*Work order:* Set down, please, without alteration, the lines of the entries below from the first through the one containing "staining of benign".

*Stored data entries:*

- - - - -

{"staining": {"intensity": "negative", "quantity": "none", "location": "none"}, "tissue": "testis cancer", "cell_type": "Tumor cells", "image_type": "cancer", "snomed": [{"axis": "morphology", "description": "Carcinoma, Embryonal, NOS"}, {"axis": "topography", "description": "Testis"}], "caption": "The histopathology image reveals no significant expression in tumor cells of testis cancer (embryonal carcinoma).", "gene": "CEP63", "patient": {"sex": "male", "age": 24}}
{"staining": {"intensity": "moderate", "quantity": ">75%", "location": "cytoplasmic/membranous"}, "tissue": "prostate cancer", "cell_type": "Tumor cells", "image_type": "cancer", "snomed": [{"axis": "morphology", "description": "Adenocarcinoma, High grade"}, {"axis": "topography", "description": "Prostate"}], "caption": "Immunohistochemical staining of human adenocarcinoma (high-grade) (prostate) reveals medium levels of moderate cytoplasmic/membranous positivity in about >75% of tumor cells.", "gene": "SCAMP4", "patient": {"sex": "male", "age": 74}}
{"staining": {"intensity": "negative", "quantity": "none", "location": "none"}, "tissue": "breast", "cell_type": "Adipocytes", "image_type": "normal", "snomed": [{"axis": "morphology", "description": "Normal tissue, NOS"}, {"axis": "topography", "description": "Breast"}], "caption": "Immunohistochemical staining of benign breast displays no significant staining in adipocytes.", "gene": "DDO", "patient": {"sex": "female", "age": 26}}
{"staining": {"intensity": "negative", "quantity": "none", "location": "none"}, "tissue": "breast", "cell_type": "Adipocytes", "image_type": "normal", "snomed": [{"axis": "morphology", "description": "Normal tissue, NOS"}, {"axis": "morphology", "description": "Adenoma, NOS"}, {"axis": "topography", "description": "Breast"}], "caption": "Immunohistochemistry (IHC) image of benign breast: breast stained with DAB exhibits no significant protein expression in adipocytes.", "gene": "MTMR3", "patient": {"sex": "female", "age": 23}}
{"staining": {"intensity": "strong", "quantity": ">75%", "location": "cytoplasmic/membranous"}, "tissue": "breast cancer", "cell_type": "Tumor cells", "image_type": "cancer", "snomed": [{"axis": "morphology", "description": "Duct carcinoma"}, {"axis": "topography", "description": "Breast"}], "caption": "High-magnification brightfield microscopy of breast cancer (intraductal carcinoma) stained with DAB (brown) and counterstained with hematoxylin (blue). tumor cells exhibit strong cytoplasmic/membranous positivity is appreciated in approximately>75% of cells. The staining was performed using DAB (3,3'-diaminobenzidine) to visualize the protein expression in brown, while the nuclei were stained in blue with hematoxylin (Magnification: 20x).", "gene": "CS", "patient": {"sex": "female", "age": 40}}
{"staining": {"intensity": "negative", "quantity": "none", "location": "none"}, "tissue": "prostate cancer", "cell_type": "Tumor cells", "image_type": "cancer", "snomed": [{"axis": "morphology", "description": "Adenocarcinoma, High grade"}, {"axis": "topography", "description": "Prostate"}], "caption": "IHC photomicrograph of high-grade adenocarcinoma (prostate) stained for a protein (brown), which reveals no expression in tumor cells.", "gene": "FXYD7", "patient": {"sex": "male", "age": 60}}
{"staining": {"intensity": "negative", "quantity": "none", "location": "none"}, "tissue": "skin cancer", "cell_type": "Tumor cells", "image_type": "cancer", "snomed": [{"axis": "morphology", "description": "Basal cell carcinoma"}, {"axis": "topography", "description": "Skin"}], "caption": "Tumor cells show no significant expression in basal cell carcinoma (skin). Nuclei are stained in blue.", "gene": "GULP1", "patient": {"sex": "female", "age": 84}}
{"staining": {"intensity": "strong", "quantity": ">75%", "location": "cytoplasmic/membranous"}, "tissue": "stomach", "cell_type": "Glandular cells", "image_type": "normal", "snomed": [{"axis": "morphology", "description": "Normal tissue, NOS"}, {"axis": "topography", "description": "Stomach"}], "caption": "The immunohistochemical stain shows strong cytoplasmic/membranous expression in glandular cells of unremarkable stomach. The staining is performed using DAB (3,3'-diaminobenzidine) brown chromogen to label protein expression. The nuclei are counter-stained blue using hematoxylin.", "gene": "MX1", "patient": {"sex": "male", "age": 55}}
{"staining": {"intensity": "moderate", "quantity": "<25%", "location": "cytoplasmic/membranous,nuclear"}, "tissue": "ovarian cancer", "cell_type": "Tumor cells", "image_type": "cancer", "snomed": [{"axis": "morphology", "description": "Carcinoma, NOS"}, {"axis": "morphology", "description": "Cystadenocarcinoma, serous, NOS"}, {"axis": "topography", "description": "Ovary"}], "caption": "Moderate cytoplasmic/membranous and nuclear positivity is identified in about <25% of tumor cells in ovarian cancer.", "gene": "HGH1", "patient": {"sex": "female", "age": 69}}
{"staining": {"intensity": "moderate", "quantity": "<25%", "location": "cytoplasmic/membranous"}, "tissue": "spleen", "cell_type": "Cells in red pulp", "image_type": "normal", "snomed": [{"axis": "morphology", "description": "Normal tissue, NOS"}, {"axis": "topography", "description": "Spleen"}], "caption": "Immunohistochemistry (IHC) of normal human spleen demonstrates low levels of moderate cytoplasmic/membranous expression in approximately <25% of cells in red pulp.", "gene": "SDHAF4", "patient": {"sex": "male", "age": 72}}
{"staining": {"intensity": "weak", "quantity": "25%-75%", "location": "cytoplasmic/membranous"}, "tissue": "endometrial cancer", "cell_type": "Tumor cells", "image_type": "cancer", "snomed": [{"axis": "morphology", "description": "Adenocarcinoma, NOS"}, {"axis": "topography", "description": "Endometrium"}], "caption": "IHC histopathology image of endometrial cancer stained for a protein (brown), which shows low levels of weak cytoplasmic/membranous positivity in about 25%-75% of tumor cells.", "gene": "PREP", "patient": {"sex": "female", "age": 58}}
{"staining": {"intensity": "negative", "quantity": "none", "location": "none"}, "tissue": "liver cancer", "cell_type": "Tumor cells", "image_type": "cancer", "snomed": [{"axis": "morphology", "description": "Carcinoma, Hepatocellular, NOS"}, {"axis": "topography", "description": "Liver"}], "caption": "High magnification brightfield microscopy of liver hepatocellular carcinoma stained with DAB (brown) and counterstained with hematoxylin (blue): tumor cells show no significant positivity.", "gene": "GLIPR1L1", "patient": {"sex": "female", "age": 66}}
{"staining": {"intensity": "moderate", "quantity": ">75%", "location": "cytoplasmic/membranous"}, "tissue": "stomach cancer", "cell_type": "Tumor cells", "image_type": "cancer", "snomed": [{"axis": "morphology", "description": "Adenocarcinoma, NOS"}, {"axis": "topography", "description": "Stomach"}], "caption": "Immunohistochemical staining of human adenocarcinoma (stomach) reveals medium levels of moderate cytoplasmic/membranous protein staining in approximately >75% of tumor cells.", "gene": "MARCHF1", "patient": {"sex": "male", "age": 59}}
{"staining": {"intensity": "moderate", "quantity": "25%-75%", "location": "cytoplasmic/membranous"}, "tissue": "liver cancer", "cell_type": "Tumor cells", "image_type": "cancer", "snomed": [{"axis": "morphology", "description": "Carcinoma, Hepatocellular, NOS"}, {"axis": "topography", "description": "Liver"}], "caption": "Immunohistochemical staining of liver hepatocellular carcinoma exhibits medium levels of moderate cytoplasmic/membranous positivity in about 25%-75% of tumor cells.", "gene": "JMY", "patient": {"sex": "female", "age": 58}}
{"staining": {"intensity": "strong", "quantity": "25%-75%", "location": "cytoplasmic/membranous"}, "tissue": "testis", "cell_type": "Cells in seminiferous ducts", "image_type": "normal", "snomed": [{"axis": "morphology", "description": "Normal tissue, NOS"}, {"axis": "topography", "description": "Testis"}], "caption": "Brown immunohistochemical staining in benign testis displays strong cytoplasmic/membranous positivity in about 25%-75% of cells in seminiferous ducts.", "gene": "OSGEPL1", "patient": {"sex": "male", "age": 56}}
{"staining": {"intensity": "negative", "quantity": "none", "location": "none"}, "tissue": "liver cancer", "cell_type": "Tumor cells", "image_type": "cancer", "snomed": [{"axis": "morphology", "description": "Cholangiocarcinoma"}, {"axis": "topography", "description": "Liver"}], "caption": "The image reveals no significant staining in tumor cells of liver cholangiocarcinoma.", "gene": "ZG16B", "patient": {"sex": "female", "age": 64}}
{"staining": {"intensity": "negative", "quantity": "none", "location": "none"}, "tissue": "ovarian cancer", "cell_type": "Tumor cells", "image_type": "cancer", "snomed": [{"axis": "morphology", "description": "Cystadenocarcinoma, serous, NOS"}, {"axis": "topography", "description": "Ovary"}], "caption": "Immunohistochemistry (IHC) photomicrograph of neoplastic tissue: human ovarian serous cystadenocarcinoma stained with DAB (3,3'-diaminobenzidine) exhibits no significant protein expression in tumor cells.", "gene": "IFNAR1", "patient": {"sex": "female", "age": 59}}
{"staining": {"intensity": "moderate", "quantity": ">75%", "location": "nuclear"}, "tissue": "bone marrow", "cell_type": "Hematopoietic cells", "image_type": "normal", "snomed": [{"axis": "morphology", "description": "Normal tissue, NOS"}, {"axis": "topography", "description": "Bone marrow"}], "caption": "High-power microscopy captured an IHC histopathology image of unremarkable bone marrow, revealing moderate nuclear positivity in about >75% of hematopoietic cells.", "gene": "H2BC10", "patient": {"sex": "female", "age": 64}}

- - - - -

*Problem solution:*
{"staining": {"intensity": "negative", "quantity": "none", "location": "none"}, "tissue": "testis cancer", "cell_type": "Tumor cells", "image_type": "cancer", "snomed": [{"axis": "morphology", "description": "Carcinoma, Embryonal, NOS"}, {"axis": "topography", "description": "Testis"}], "caption": "The histopathology image reveals no significant expression in tumor cells of testis cancer (embryonal carcinoma).", "gene": "CEP63", "patient": {"sex": "male", "age": 24}}
{"staining": {"intensity": "moderate", "quantity": ">75%", "location": "cytoplasmic/membranous"}, "tissue": "prostate cancer", "cell_type": "Tumor cells", "image_type": "cancer", "snomed": [{"axis": "morphology", "description": "Adenocarcinoma, High grade"}, {"axis": "topography", "description": "Prostate"}], "caption": "Immunohistochemical staining of human adenocarcinoma (high-grade) (prostate) reveals medium levels of moderate cytoplasmic/membranous positivity in about >75% of tumor cells.", "gene": "SCAMP4", "patient": {"sex": "male", "age": 74}}
{"staining": {"intensity": "negative", "quantity": "none", "location": "none"}, "tissue": "breast", "cell_type": "Adipocytes", "image_type": "normal", "snomed": [{"axis": "morphology", "description": "Normal tissue, NOS"}, {"axis": "topography", "description": "Breast"}], "caption": "Immunohistochemical staining of benign breast displays no significant staining in adipocytes.", "gene": "DDO", "patient": {"sex": "female", "age": 26}}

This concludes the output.